Location
- Location: Faw al-Qibli, Egypt
- Interactive map of Basilica of Saint Pachomius
- Coordinates: 26°06′45″N 32°24′11″E﻿ / ﻿26.112500°N 32.403056°E

Architecture
- Type: Monastery
- Founder: Pachomius the Great
- Groundbreaking: 336
- Completed: 337
- Demolished: c. 1000 AD

= Pbow =

Historical monastery in Egypt

Pbow was a cenobitic monastery established by St. Pachomius in 336-337 AD. Pbow is about 100 km north of Luxor in modern Upper Egypt. It was one of the nine Pachomian monasteries.

==Name==
Pbow is a Coptic name. The Arabic "Faw" in "Faw al-Qibli" ("South Faw") derives from the Coptic Pbow. Other spellings include "Bau", "Pboou", and "Phbow".

==History==
Pbow was founded as an administrative center for Pachomius's monastery in 336–337. Although not much is known about the traditions of these monks, we do know that they would annually meet two times a year at Pbow.
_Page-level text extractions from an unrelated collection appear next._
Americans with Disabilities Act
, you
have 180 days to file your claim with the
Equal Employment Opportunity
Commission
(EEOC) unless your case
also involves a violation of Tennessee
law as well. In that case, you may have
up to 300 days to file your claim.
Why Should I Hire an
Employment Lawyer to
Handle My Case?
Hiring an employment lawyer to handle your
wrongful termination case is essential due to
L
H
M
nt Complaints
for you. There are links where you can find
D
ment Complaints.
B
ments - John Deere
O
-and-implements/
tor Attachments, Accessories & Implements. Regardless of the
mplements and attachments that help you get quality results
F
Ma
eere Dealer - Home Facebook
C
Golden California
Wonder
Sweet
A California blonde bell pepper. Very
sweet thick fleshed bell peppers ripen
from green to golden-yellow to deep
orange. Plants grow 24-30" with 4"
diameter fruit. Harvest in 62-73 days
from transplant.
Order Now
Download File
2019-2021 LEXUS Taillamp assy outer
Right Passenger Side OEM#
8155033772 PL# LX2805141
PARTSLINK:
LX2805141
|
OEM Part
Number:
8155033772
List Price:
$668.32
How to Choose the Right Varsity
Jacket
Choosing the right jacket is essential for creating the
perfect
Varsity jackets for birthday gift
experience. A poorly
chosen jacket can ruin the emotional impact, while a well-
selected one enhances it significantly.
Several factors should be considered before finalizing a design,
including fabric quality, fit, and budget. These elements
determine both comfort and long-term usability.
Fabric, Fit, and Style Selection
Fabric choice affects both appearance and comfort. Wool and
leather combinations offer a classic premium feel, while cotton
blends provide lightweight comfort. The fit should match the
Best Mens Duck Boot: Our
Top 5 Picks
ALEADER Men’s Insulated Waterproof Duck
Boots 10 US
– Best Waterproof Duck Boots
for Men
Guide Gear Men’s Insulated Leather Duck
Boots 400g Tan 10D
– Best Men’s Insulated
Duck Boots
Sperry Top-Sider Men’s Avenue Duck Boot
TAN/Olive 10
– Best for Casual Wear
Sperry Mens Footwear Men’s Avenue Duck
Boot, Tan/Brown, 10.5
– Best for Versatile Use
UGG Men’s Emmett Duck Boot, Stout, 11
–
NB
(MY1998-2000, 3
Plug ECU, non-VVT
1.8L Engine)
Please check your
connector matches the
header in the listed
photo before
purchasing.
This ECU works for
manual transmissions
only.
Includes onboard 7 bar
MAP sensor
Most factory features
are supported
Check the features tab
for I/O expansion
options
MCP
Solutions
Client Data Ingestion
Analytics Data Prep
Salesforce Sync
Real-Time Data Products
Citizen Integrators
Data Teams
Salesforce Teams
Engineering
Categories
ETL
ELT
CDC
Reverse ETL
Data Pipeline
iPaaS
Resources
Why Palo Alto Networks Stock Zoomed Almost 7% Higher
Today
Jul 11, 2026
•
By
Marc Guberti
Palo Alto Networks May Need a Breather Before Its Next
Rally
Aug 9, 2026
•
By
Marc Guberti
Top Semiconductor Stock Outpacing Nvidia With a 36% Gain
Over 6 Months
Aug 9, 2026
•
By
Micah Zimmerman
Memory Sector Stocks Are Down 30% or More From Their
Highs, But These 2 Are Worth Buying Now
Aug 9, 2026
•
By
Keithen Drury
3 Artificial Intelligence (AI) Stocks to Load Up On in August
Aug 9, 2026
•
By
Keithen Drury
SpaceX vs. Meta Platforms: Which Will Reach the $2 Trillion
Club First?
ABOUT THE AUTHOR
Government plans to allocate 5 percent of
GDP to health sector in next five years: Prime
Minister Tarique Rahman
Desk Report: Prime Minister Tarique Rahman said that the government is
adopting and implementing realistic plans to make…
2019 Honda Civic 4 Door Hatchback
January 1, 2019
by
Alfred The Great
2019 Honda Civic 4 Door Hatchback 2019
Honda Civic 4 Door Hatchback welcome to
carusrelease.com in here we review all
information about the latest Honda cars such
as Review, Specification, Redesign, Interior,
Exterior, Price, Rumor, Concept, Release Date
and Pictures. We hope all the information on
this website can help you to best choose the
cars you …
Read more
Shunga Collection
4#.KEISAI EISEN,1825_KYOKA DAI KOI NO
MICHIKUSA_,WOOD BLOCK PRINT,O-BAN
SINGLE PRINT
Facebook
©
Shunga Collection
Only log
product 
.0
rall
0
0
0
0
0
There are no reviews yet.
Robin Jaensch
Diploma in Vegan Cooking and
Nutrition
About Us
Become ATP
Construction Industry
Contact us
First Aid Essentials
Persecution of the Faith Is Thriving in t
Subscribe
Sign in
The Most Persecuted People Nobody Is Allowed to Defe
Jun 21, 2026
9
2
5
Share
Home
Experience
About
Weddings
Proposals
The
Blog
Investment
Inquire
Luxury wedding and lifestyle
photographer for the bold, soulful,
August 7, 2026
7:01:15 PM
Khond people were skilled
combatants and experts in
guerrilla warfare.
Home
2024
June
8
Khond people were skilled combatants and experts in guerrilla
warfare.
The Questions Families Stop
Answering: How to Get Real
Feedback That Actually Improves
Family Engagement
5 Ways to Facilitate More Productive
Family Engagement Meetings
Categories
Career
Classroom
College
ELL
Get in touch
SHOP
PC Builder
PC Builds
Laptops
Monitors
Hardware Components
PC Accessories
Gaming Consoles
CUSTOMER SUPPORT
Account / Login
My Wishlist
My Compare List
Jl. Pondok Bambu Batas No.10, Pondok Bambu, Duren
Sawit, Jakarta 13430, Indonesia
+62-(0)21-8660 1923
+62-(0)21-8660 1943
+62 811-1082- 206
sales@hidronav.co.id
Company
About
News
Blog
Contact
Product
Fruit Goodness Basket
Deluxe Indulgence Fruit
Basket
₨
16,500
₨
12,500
Catechumens would often be baptized at this monastery on Easter. Pbow would also go on to become the residence of Pachomius prior to his death. The center included the Basilica of St. Pachomius. Pachomius died in Pbow in 347.

Very little is known about the history of Pbow after the 6th century AD. Around the time of the reign of al-Hakim, Pbow was either destroyed by al-Hakim, or it was already ruined.

==Archaeology==
The first descriptions of Pbow by Western archaeologists were from B.T.A. Evetts, Alfred J. Butler, Michel Jullien, and Louis Massignon, around the late 19th century and early 20th century. Louis-Théophile Lefort described Pbow in Les premiers monastères Pachômiens, published 1939.

Pbow was somewhat recently discovered buried underneath two newer churches in 1989. According to William Harmless, it was about twenty-four meters wide and forty-one meters long. This church included a section known as an apse, presumably meant for meetings of monks from affiliated monasteries. Outside communal buildings for monks were further discovered on the grounds of the once standing monastery.

Peter Grossmann has been a primary investigator of the archaeology of Pbow, starting in the 1970s. According to Grossmann, three different primary churches were built at Pbow over time, superimposed one over the other.